This article is cross-posted with Elephant Journal:
We've all heard the whole “pain is inevitable, suffering is optional” idiom thrown around.
I hear it a lot in yoga, often referring to the emotional pain that comes in life, or perhaps the few seconds of “pain” you feel when you get into a triangle pose after a week away from your practice. Suffering in either situation being a choice. That phrase, as I used to know it, sounds so quaint to me now.
Last week I had a tonsillectomy, and for those who've never had one let me tell you, it was one of the worst experiences of my life. I had a terrible recovery, but as with any dark cloud in life there is also a silver lining. The pain/suffering idiom became lodged in my mind, and it was the first time I truly, actually, honestly understood it.
The suffering was real, and not in some esoteric yoga way, but in the real-life, excruciating pain way. It was a powerfully important lesson. Pain in all its forms just exists, there’s nothing we can do about it. But how we handle that pain is a choice. We can wallow it until it’s physically and emotionally out of control.
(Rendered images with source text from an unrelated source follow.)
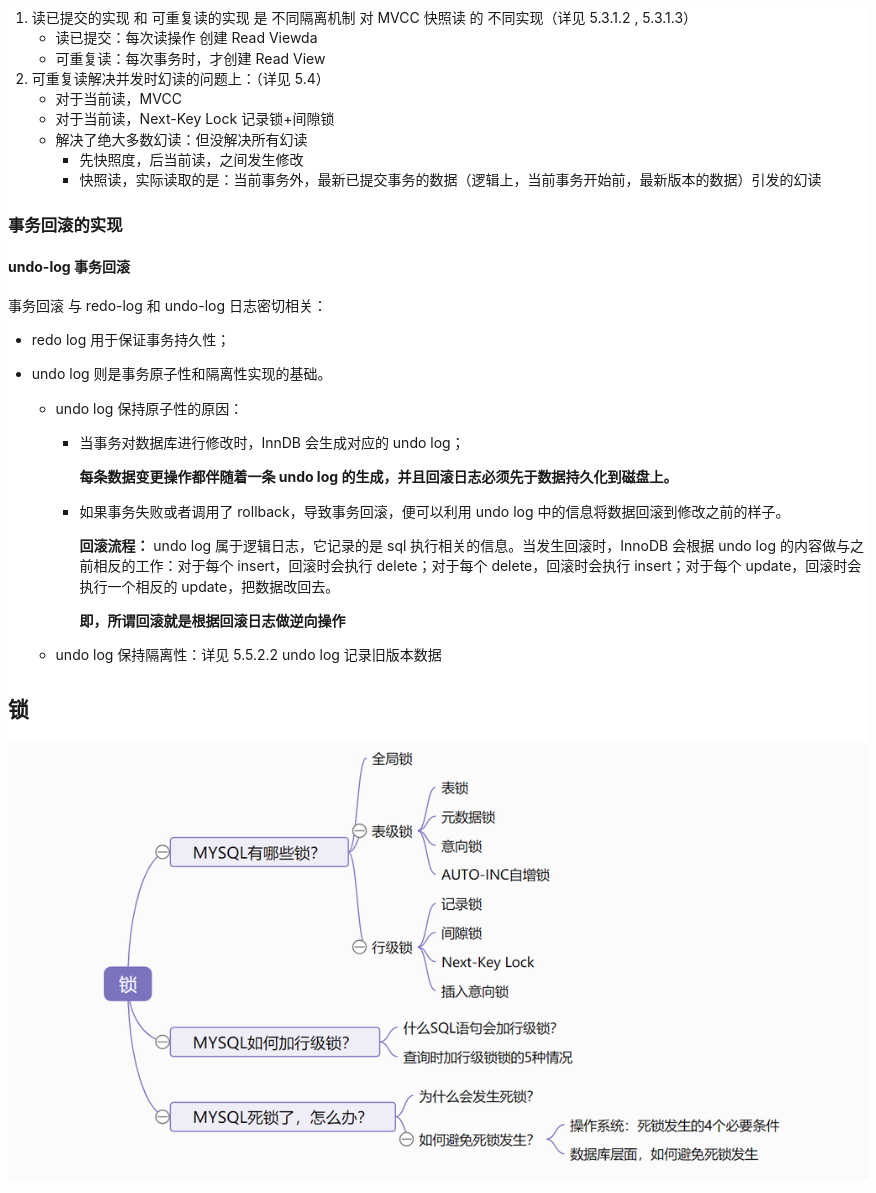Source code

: 1. 读已提交的实现 和 可重复读的实现 是 不同隔离机制 对 MVCC 快照读 的 不同实现（详见 5.3.1.2 , 5.3.1.3）
   - 读已提交：每次读操作 创建 Read Viewda
   - 可重复读：每次事务时，才创建 Read View
2. 可重复读解决并发时幻读的问题上：（详见 5.4）
   - 对于当前读，MVCC
   - 对于当前读，Next-Key Lock 记录锁+间隙锁
   - 解决了绝大多数幻读：但没解决所有幻读
     - 先快照度，后当前读，之间发生修改
     - 快照读，实际读取的是：当前事务外，最新已提交事务的数据（逻辑上，当前事务开始前，最新版本的数据）引发的幻读



### 事务回滚的实现

#### undo-log 事务回滚

事务回滚 与 redo-log 和 undo-log 日志密切相关：

- redo log 用于保证事务持久性；

- undo log 则是事务原子性和隔离性实现的基础。

  - undo log 保持原子性的原因：

    - 当事务对数据库进行修改时，InnDB 会生成对应的 undo log；

      **每条数据变更操作都伴随着一条 undo log 的生成，并且回滚日志必须先于数据持久化到磁盘上。**

    - 如果事务失败或者调用了 rollback，导致事务回滚，便可以利用 undo log 中的信息将数据回滚到修改之前的样子。

      **回滚流程：** undo log 属于逻辑日志，它记录的是 sql 执行相关的信息。当发生回滚时，InnoDB 会根据 undo log 的内容做与之前相反的工作：对于每个 insert，回滚时会执行 delete；对于每个 delete，回滚时会执行 insert；对于每个 update，回滚时会执行一个相反的 update，把数据改回去。

      **即，所谓回滚就是根据回滚日志做逆向操作**

  - undo log 保持隔离性：详见 5.5.2.2 undo log 记录旧版本数据





## 锁

![image-20250730170120711](./assets/image-20250730170120711.png)
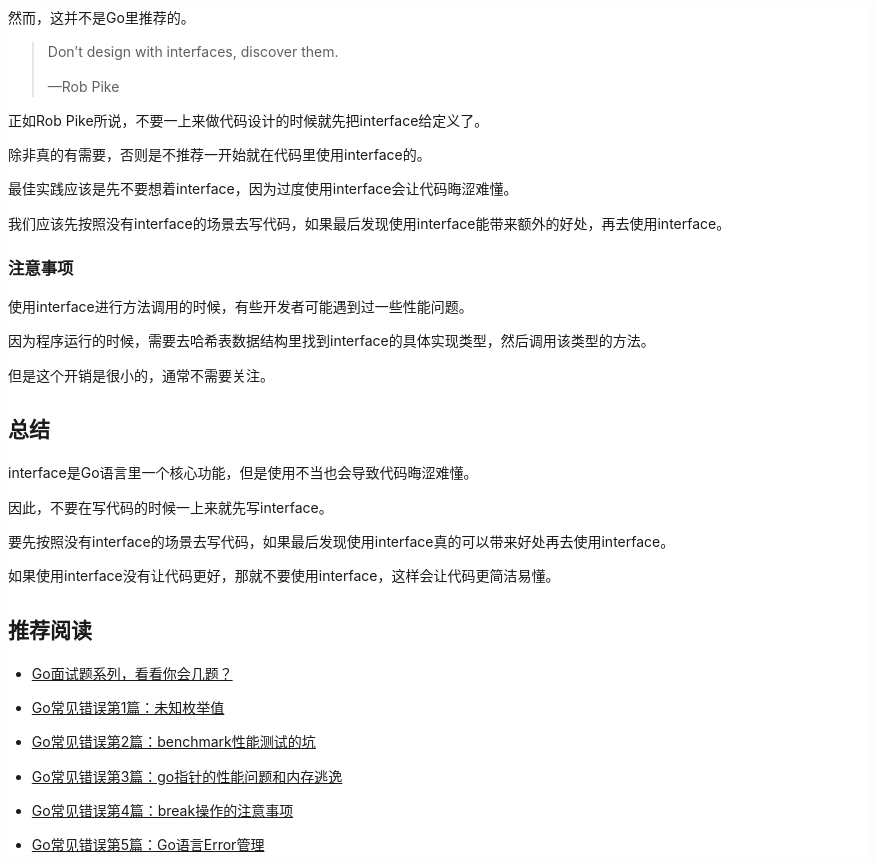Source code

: 然而，这并不是Go里推荐的。

>  Don’t design with interfaces, discover them.
>
> —Rob Pike

正如Rob Pike所说，不要一上来做代码设计的时候就先把interface给定义了。

除非真的有需要，否则是不推荐一开始就在代码里使用interface的。

最佳实践应该是先不要想着interface，因为过度使用interface会让代码晦涩难懂。

我们应该先按照没有interface的场景去写代码，如果最后发现使用interface能带来额外的好处，再去使用interface。

### 注意事项

使用interface进行方法调用的时候，有些开发者可能遇到过一些性能问题。

因为程序运行的时候，需要去哈希表数据结构里找到interface的具体实现类型，然后调用该类型的方法。

但是这个开销是很小的，通常不需要关注。

## 总结

interface是Go语言里一个核心功能，但是使用不当也会导致代码晦涩难懂。

因此，不要在写代码的时候一上来就先写interface。

要先按照没有interface的场景去写代码，如果最后发现使用interface真的可以带来好处再去使用interface。

如果使用interface没有让代码更好，那就不要使用interface，这样会让代码更简洁易懂。



## 推荐阅读

* [Go面试题系列，看看你会几题？](https://mp.weixin.qq.com/mp/appmsgalbum?__biz=Mzg2MTcwNjc1Mg==&action=getalbum&album_id=2199553588283179010#wechat_redirect)

* [Go常见错误第1篇：未知枚举值](https://mp.weixin.qq.com/s?__biz=Mzg2MTcwNjc1Mg==&mid=2247484146&idx=1&sn=10fb12b643a2e37c090e5aa3bc583152&chksm=ce124d9df965c48bb954aeddabdff3db12738ded3875542250c5d0ef6cfd4417fc56580288b1&token=1912894792&lang=zh_CN#rd)

* [Go常见错误第2篇：benchmark性能测试的坑](https://mp.weixin.qq.com/s?__biz=Mzg2MTcwNjc1Mg==&mid=2247484163&idx=1&sn=b28d61c1f3ec9d914e698dce105ba5d1&chksm=ce124c6cf965c57a90bc85a5295ed9375103de20607b509f845583ff6686385df0ed96653d00&token=1912894792&lang=zh_CN#rd)

* [Go常见错误第3篇：go指针的性能问题和内存逃逸](https://mp.weixin.qq.com/s?__biz=Mzg2MTcwNjc1Mg==&mid=2247484247&idx=1&sn=faf716627afb00df646cecff023fb63c&chksm=ce124c38f965c52efd009a4c98691d56b5765dc7dce98aa49b226ad9274bd062d8d01e702e91&token=1899277735&lang=zh_CN#rd)

* [Go常见错误第4篇：break操作的注意事项](https://mp.weixin.qq.com/s?__biz=Mzg2MTcwNjc1Mg==&mid=2247484262&idx=1&sn=c1bea8af60444a4ef73c4d4d7a09d16d&chksm=ce124c09f965c51f3663ac9089a792d36c3685850e12695dd26d15a1a50f393b2d7c92b9983a&token=461369035&lang=zh_CN#rd)

* [Go常见错误第5篇：Go语言Error管理](https://mp.weixin.qq.com/s?__biz=Mzg2MTcwNjc1Mg==&mid=2247484274&idx=1&sn=711abea3c6fd5d15341ee1b34da8a160&chksm=ce124c1df965c50b3af84965f7ed30b574cd0b247ea6f77b944ec858bd43ee37f4c1554a5bce&token=1846351524&lang=zh_CN#rd)
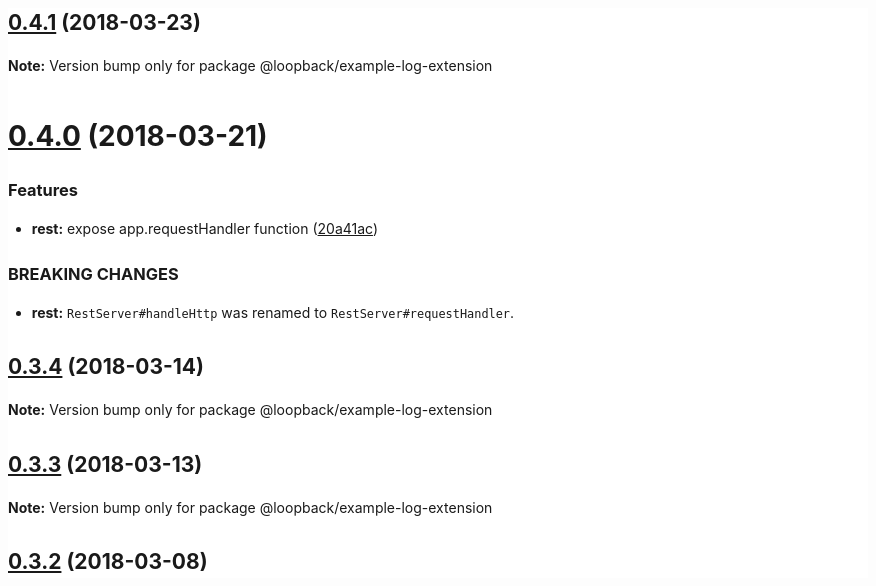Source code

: <a name="0.4.1"></a>
## [0.4.1](https://github.com/strongloop/loopback-next/compare/@loopback/example-log-extension@0.4.0...@loopback/example-log-extension@0.4.1) (2018-03-23)




**Note:** Version bump only for package @loopback/example-log-extension

<a name="0.4.0"></a>
# [0.4.0](https://github.com/strongloop/loopback-next/compare/@loopback/example-log-extension@0.3.4...@loopback/example-log-extension@0.4.0) (2018-03-21)


### Features

* **rest:** expose app.requestHandler function ([20a41ac](https://github.com/strongloop/loopback-next/commit/20a41ac))


### BREAKING CHANGES

* **rest:** `RestServer#handleHttp` was renamed to
`RestServer#requestHandler`.




<a name="0.3.4"></a>
## [0.3.4](https://github.com/strongloop/loopback-next/compare/@loopback/example-log-extension@0.3.3...@loopback/example-log-extension@0.3.4) (2018-03-14)




**Note:** Version bump only for package @loopback/example-log-extension

<a name="0.3.3"></a>
## [0.3.3](https://github.com/strongloop/loopback-next/compare/@loopback/example-log-extension@0.3.2...@loopback/example-log-extension@0.3.3) (2018-03-13)




**Note:** Version bump only for package @loopback/example-log-extension

<a name="0.3.2"></a>
## [0.3.2](https://github.com/strongloop/loopback-next/compare/@loopback/example-log-extension@0.3.1...@loopback/example-log-extension@0.3.2) (2018-03-08)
Or we can change our perspective on it, see it as a means to an end, and ultimately be in charge of our own happiness.
I’m definitely not the first, nor the last person to go through this. I talked to many friends about it beforehand, and those who had their tonsils removed as a child said something like, “It’s not so bad, I just remember eating a lot of ice cream!” Contrast that with those who has the surgery as an adult, who said, unequivocally, “It was the worst pain I’ve ever felt in my life!”
So I was warned. I knew what I was getting into. Or at least, I “knew” what I was getting into. I came to learn over the week-plus of recovery that it’s one thing to imagine what the “worst pain in your life” might feel like, and it’s quite another thing to actually feel it. The value of experience cannot be underestimated.
In those seven or so days I endured more pain than I could’ve ever imagined, the worst being night four, which seemed illogical (shouldn’t you be on the mend at that point?) but was true. Terribly true.
That night the level of constant, throbbing, overwhelming pain—and in the throat which is so central to our everyday life—quite literally broke me. Forget swallowing food or water, it hurt just to breathe. My ears were cauldrons of fire. My jaw had just finished a round in the boxing ring. Speaking one word sent razor blades down my throat.
No mindfulness exercise or act of positive thinking was enough. I was bulldozed by regret, “why did I agree to have this surgery?!” Flattened by anger, “you are such an idiot!” Conquered by suffering, “you are so weak!”
At the peak of my suffering I briefly considered taking every pill I’d been prescribed, because it just wasn’t worth it anymore. Life was no longer a viable option. Thankfully, that idea was quickly dismissed by the quiet voice of rational thought I could still hear through the white noise of pain and narcotics.
That emotional breakdown was a low point in my life. But sometimes it’s at our lowest that we finally learn to look up.
At a very basic level, my emotions that night made the physical pain worse. Like so many other things, crying uses your throat. So that was my first realization: by wallowing in my pain I was making the pain stronger. Getting upset by it was actually counterintuitive, because it perpetuated the problem.
The same lesson goes for many other parts of life: nerves before public speaking is counterintuitive, because that anxiety can actually cause you to make the verbal mistake you’re so nervous about. Anger at someone when they’ve talked smack is counterintuitive, because that anger causes you to be an asshole which actually encourages a negative persona.
At a much broader level, letting myself get dragged down by the pain caused me to lose all hope. This was my most important realization: by wallowing in the pain I was letting the pain win. I had no choice in the matter—the pain existed no matter how many deep breaths I took or vicodins I popped. But the suffering I felt, that was entirely up to me. Instead of suffering I could be mindful about the pain, view it as part of the healing process, a means to a much more positive end, as evidence of my throat repairing itself.
Wallowing in any pain—physical, emotional or yogi—and letting that pain drag me down, that is entirely up to me.
I had a choice: continue to suffer or make up my mind to be happy.
I chose to be happy.
The next morning was day five, and I woke up in the same excruciating pain. But I also woke up with a smile, because I knew that in a day or so I would feel relief, in a week I would feel back to normal, and in a month my sleep apnea and constant colds would (hopefully) go away. I woke up with a smile, because I knew it was all downhill cruising from there. I woke up with a smile, because I saw the light at the end of the tunnel.
I woke up with a smile, because I knew that I no longer had to suffer, and turns out that was really all I needed to know.